Ways to make it better
What should we do?
First, the press should stop characterizing higher house prices as better. Higher house prices are not an "improvement" and lower prices are not a "worsening" of the housing market. Higher house prices are simply inflation, and inflation is bad for buyers.
The president should say that lower housing prices are a wonderful thing for buyers, especially young families. He should point out that lower housing prices are true affordability. Increased mortgage debt is not affordability, just a trap for the unwary.
Lending regulations should eliminate comps as meaningless. All lending should be based by law on what it would cost to rent the equivalent house. Fannie, Freddie, and FHA lending programs should be stopped immediately, not gradually. It is the hope of lower prices that causes people to delay purchasing. We want to get prices back down below the cost of renting as quickly as possible for the maximum buyer benefit.
People in the Midwest and South should not be forced via their tax dollars to guarantee $729,750 jumbo Fannie and Freddie mortgages for Californians when they cannot get such a guarantee for themselves. The injustice is galling.
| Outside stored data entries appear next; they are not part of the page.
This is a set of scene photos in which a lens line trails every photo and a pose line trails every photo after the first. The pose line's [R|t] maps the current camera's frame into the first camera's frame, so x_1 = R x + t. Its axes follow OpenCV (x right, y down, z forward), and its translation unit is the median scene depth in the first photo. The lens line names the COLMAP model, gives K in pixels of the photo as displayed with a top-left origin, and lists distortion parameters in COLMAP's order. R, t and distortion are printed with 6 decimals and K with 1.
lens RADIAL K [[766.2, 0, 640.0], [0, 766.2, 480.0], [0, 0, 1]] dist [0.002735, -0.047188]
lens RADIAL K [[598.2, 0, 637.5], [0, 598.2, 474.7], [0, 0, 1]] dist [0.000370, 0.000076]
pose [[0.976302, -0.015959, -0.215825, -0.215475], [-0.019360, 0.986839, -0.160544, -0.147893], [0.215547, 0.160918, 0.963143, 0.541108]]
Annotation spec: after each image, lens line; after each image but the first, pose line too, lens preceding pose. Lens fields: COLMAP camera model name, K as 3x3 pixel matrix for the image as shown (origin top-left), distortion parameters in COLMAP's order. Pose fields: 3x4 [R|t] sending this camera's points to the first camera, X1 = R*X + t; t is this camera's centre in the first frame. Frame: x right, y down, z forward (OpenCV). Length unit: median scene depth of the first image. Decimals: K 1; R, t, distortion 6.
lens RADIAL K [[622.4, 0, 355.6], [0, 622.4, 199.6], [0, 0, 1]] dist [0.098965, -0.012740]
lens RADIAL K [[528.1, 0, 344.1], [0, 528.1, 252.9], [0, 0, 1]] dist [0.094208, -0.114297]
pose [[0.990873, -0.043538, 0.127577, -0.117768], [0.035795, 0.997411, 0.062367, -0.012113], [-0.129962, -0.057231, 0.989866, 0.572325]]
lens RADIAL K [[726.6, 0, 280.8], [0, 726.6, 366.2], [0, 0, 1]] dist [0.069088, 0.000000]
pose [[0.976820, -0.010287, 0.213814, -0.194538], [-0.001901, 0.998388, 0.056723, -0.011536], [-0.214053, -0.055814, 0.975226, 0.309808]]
Banks should be heavily fined for leaving foreclosed property empty and deteriorating. Foreclosures don't ruin neighborhoods – empty houses do. If the banks won't take care of their houses quickly, the title should be auctioned off to people who will occupy and take care of them. Yes, even if the auction lowers comps or forces the bank to take a loss.
No mortgage interest deduction
There should be no mortgage interest deduction. Encouraging debt has resulted in disaster. Instead, we should promote savings, and outright ownership without any debt at all, in every generation.
Current owners usually misunderstand their own interests. If they ever want to upgrade, they will benefit more from the falling price on a bigger place than they lose from the falling price on their current place. Owners who want to upgrade should be firmly on the side of lower prices.
There is a feeling of terror that if house prices were allowed to be set by the unmanipulated free market, all consumer spending would stop and a permanent deflation would take hold. That just wouldn't happen. Consumers will always spend on things they need, and deflation will naturally stop at the point where a house is once again cheaper to own than to rent.